Was ist der Unterschied zwischen einem Smartboard und dem klassischen Whiteboard? Ganz einfach: Ein herkömmliches Whiteboard ist ein pseudo-modernes Utensil und der klassischen Kreidetafel meilenweit unterlegen. Ein Smartboard, also ein interaktives Whiteboard, ist dagegen eine digitale Tafel. Sie erfordert neuartige Bildungsmedien, denn phantasielos genutzt, bringt sie keinen Fortschritt.
Ich stellte in einem Gespräch über den Einsatz digitaler Bildungstechnik kürzlich fest, dass mein gebildeter Gegenüber an ein klassisches Whiteboard dachte, während ich mich mit ihm über den sinnvollen Einsatz von Smartboards im Unterricht unterhielt. Das führte zu einigen Missverständnissen, bis wir die Ursache erkannten. Daher möchte ich hier einmal – etwas pointiert – herausarbeiten, worum es dabei geht.
Kreidetafel, Whiteboard und Smartboard
Die gute alte Kreidetafel hat einige Vorzüge: Sie ist auch an hellen Sonnentagen kontraststark. Sie ist aufklappbar, je nach Körpergröße höhenverstellbar, robust und hält ewig. Die verwendete Kreide ist recht preiswert. Das Abwischen mit Wasser und Schwamm ist zwar eine Schweinerei, geht aber schnell und eignet sich auch zur Übung der Disziplin in Form eines Tafeldienstes.

[Arbeitsaufträge]
[1] Entnimm dem Lesetext über Smartboards die Stelle, die mit „Was ist der“ beginnt und bis einschließlich „sie keinen Fortschritt.“ reicht, und gib sie wortgetreu wieder.
[2] Schreibe den Lesetext über Kreidetafel, Whiteboard und Smartboard im Anschluss an seinen letzten Satz weiter.

[Bereitgestellte Datensätze]
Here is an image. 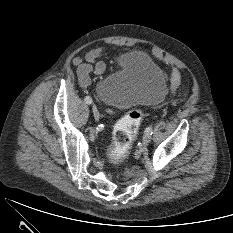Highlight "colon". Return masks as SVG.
I'll return each mask as SVG.
<instances>
[{"instance_id":"5ec220e1","label":"colon","mask_w":233,"mask_h":233,"mask_svg":"<svg viewBox=\"0 0 233 233\" xmlns=\"http://www.w3.org/2000/svg\"><path fill=\"white\" fill-rule=\"evenodd\" d=\"M143 119L138 109L130 110L115 126L110 158L117 162L128 152Z\"/></svg>"}]
</instances>
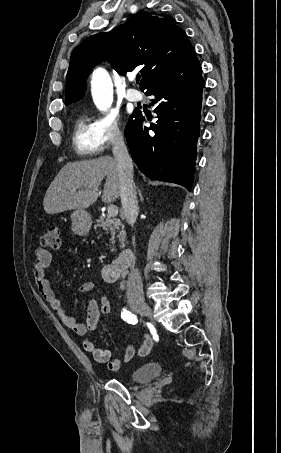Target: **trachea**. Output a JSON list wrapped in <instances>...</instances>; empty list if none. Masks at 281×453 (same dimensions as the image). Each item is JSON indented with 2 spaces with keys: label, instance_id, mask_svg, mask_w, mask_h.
<instances>
[{
  "label": "trachea",
  "instance_id": "3493384b",
  "mask_svg": "<svg viewBox=\"0 0 281 453\" xmlns=\"http://www.w3.org/2000/svg\"><path fill=\"white\" fill-rule=\"evenodd\" d=\"M139 81H140V76H137L136 83H139Z\"/></svg>",
  "mask_w": 281,
  "mask_h": 453
}]
</instances>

[Erwartete Antworten]
[1]
Was ist der Unterschied zwischen einem Smartboard und dem klassischen Whiteboard? Ganz einfach: Ein herkömmliches Whiteboard ist ein pseudo-modernes Utensil und der klassischen Kreidetafel meilenweit unterlegen. Ein Smartboard, also ein interaktives Whiteboard, ist dagegen eine digitale Tafel. Sie erfordert neuartige Bildungsmedien, denn phantasielos genutzt, bringt sie keinen Fortschritt.

[2]
Ein klassisches Whiteboard ist dämlicher als eine Kreidetafel: Man kann diese Tafeln nur mit teuren Stiften beschreiben, die man leicht mit Permanent-Markern verwechselt. Hat man Permanent-Marker verwendet, wird es teuer oder mühselig oder beides. Der Kontrast hängt stark davon ab, wie frisch die Stifte sind. Da sie es meistens nicht sind, ist kaum lesbar, was man darauf schreibt. Und das Abwischen ist mühsamer als auf einer Kreidetafel. Wie gesund der Farbstaub ist, den man da in die filzigen Stofflappen wischt, sei mal dahingestellt. Kurzum: Whiteboards sehen zwar modern aus, fortschrittlich sind sie aber nicht.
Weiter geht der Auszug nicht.